- EXERCISE TASK
Transcribe every line verbatim from the start of the records down to and including the line containing "export const myFeature". Omit the pictures from your answer.

Stored entries:
───

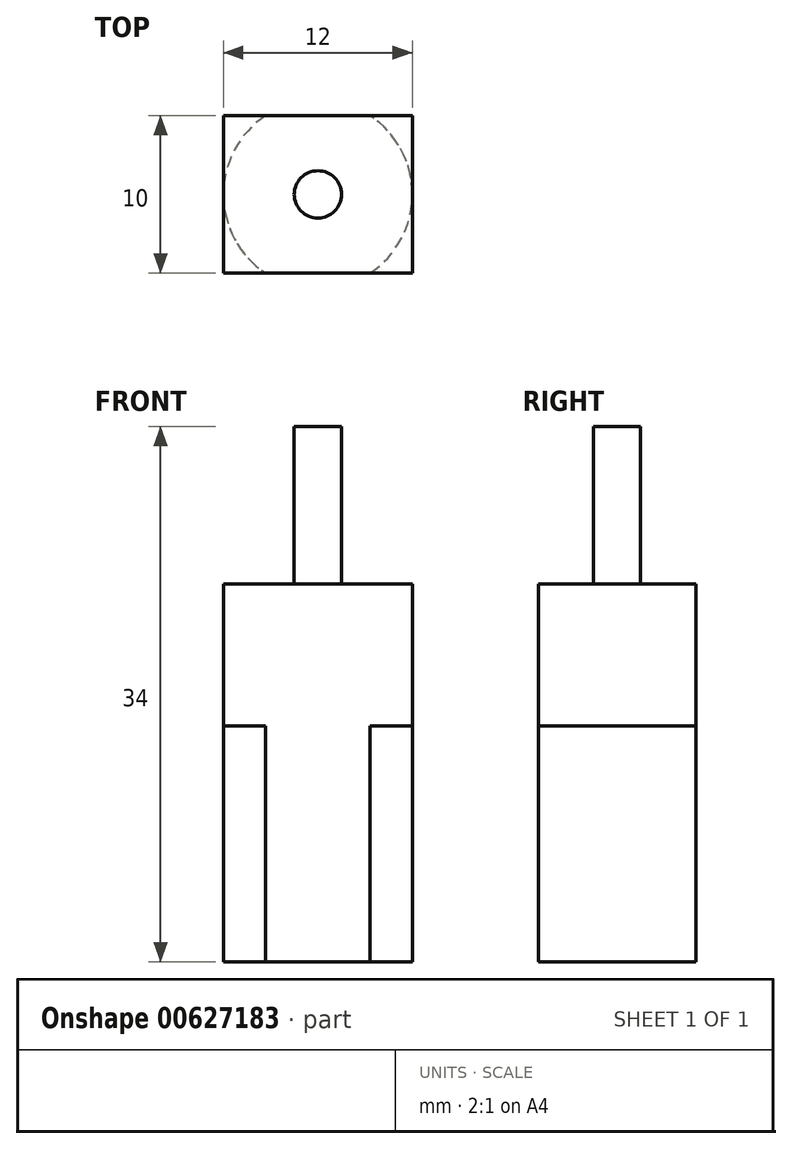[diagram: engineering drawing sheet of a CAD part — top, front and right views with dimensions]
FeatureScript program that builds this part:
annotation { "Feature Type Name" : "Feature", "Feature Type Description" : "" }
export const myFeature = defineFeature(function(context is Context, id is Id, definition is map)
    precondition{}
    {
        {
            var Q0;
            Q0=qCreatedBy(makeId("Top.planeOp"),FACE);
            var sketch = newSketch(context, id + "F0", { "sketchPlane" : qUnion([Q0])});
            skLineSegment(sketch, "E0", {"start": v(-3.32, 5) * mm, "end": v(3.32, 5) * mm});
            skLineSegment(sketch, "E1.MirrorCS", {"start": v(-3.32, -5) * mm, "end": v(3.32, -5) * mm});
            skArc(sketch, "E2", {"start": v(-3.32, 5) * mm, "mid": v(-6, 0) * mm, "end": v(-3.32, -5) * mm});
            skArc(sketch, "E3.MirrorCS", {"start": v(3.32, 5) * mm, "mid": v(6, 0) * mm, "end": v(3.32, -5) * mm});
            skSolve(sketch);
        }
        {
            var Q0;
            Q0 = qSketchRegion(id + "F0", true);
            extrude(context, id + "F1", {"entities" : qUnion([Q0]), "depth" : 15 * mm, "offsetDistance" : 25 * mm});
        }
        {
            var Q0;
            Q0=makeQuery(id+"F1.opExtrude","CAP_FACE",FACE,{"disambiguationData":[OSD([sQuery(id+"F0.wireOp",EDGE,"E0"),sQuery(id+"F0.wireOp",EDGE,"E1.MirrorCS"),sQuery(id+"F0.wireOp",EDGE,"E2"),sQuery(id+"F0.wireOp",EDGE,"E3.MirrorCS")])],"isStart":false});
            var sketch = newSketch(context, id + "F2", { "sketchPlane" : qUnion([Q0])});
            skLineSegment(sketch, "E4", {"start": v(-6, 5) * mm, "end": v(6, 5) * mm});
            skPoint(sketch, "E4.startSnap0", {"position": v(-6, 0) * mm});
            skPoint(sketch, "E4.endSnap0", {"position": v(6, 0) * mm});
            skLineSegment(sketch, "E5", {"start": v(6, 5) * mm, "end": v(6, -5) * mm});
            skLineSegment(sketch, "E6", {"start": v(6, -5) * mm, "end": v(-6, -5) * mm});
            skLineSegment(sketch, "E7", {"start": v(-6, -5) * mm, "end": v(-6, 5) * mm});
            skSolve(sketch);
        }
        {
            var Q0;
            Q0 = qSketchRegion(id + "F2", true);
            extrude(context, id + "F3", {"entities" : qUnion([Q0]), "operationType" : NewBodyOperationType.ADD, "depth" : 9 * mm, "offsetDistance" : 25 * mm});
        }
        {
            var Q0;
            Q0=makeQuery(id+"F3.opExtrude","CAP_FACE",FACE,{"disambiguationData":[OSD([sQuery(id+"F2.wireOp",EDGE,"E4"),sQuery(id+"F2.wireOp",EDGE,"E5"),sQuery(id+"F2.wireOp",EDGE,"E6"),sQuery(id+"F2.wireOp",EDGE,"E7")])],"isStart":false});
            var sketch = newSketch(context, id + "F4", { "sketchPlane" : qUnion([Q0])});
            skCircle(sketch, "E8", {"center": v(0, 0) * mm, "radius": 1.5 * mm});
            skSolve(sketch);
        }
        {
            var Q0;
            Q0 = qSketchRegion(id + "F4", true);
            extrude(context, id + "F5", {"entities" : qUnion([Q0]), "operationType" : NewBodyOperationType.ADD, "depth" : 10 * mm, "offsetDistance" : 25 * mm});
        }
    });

───

- ANSWER BELOW
[diagram: engineering drawing sheet of a CAD part — top, front and right views with dimensions]
FeatureScript program that builds this part:
annotation { "Feature Type Name" : "Feature", "Feature Type Description" : "" }
export const myFeature = defineFeature(function(context is Context, id is Id, definition is map)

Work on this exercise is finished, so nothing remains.